Hi,
> This is a fundamental flaw in the design.  We can't scale according to
> fonts because of many reasons, but on that comes to mind is a buddy on
> msn who has an insanely long friendly name.  If we scaled to fit all
> that text, the notification would take up a good portion of your screen.
> So instead of that, I opted to have it be the size of the image, which
> of course is up to the theme developer, who probably isn't using that
> high of a resolution nor has a dpi of 135.  Which of course is going to
> lead into such behavior.

Thats two different things. You could use a box which has a width of
2*dpi.
On a normal screen, that would be 150 pixels. On mine it would be 270.
On both this would be about 2 inch big on the real screen.
The problem is, that you do scale the fonts - automatically...

Or to speak in CSS terms: use a width like 16em, not 256px.
OR: use pixel-sized fonts, not point-sized. If the fonts are small (on
high-res-screens), thats not so bad as when you can't read the contents
of the "notification" at all because there's not enough space to put
just 10 chars in there.

It's not so much about scaling so the text fits in there.
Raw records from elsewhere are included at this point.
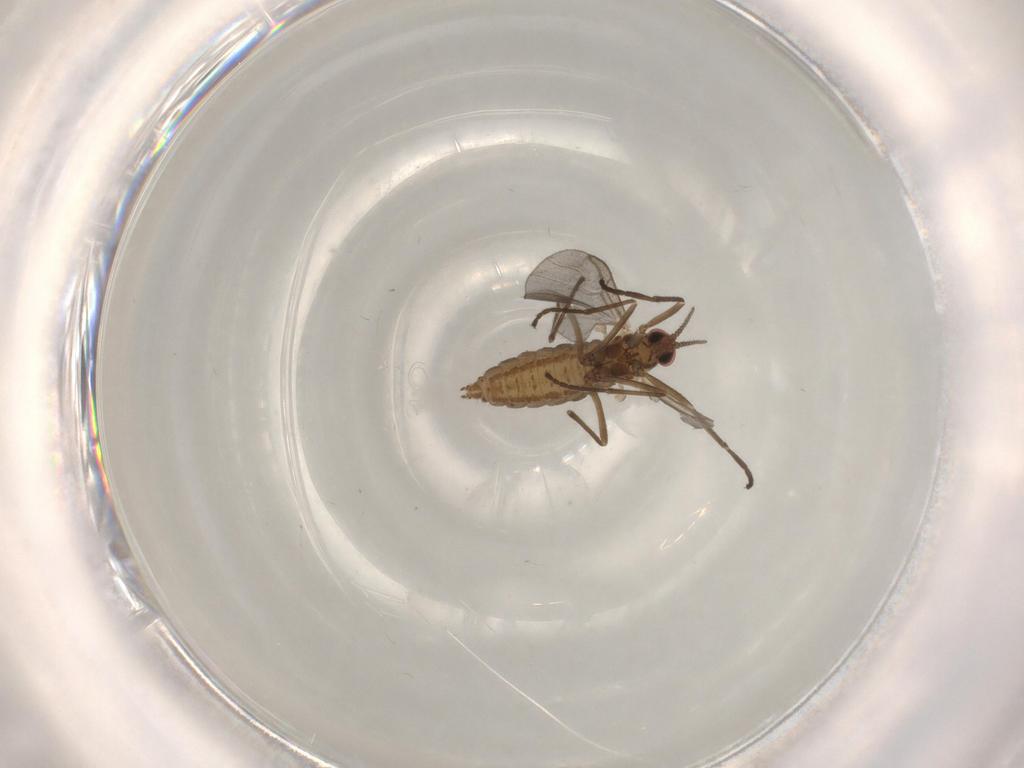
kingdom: Animalia
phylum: Arthropoda
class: Insecta
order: Diptera
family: Cecidomyiidae
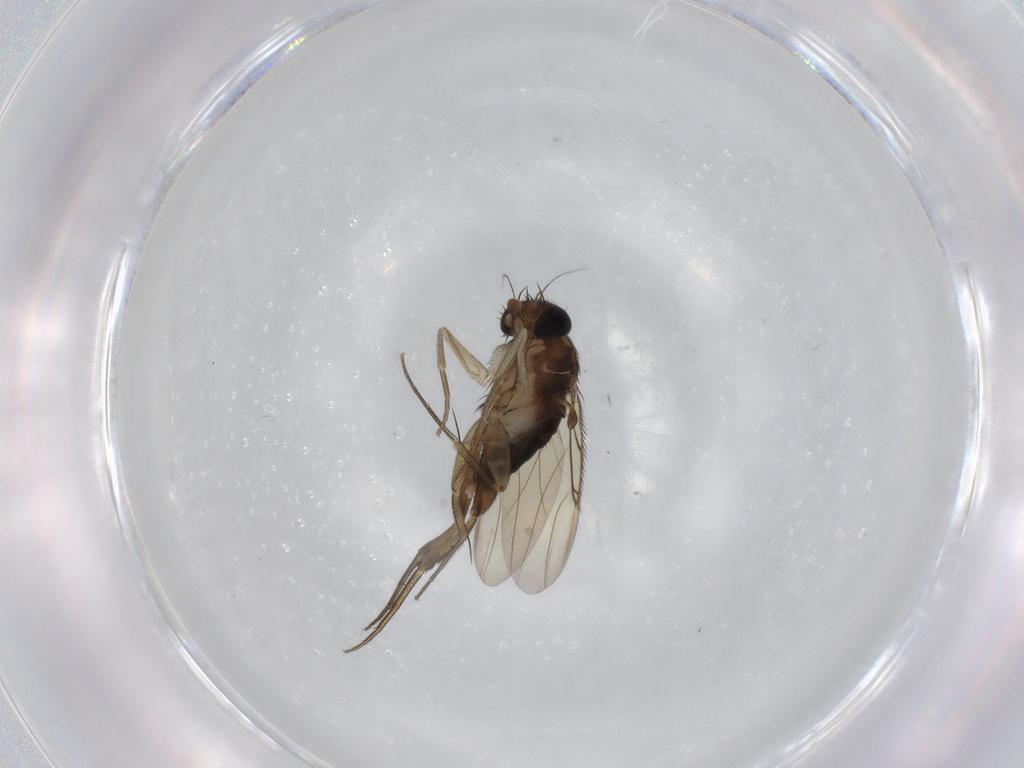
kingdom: Animalia
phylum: Arthropoda
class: Insecta
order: Diptera
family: Phoridae
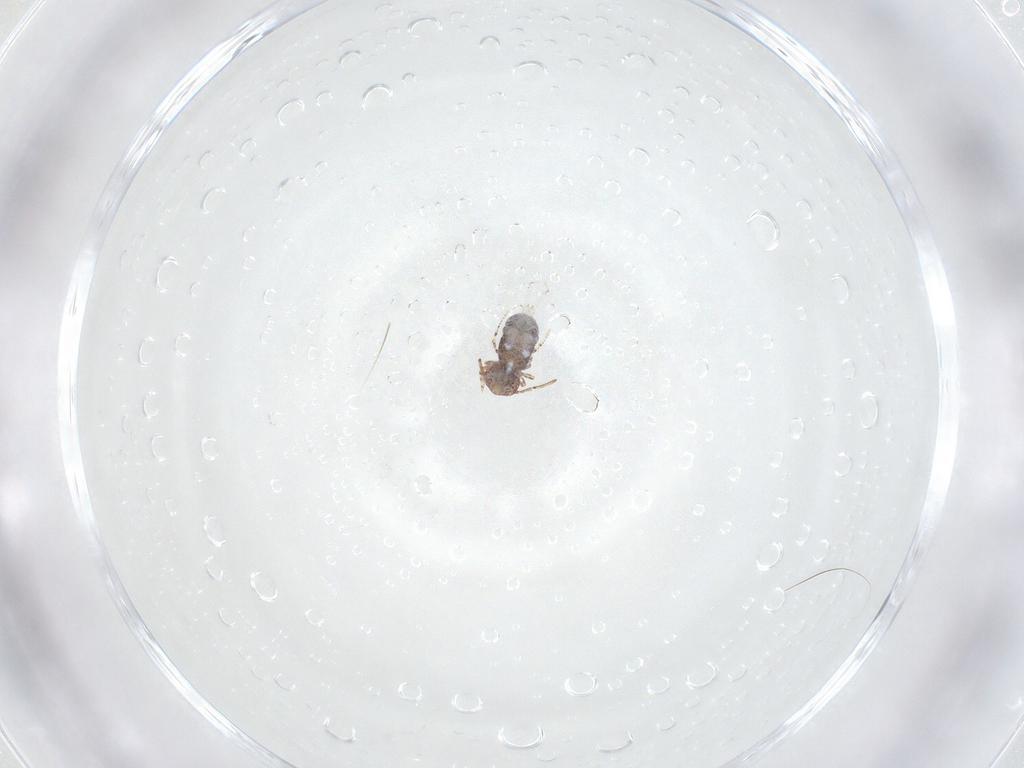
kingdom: Animalia
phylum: Arthropoda
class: Collembola
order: Symphypleona
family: Bourletiellidae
I don't care
about insanely long buddy names... I agree with you on that, I don't
want too big notifications either.
But I'd like to be able to display buddy names of lets say... 8 chars?

> This is up to Tollef, the guifications debian packager, to decide.  The
> packages I produce will always have all notifications disabled, since

... you probably mean enabled, judging from the rest of the sentence.

> whenever I play with a new piece of software would rather have to turn
> something off, than to dig around and find out that it can do something
> else.

Well, from a usability point of view, the best choice is to set the
defaults so they are optimal to most users. Which isn't true for the
current case...

best regards,
Erich Schubert
-- 
   erich@(vitavonni.de|debian.org)    --    GPG Key ID: 4B3A135C    (o_
     Which is worse: ignorance or apathy? Who knows? Who cares?     //\
          Die Stärke eines Menschen kann man daran messen,          V_/_
              wie er mit seinen Schwächen fertig wird!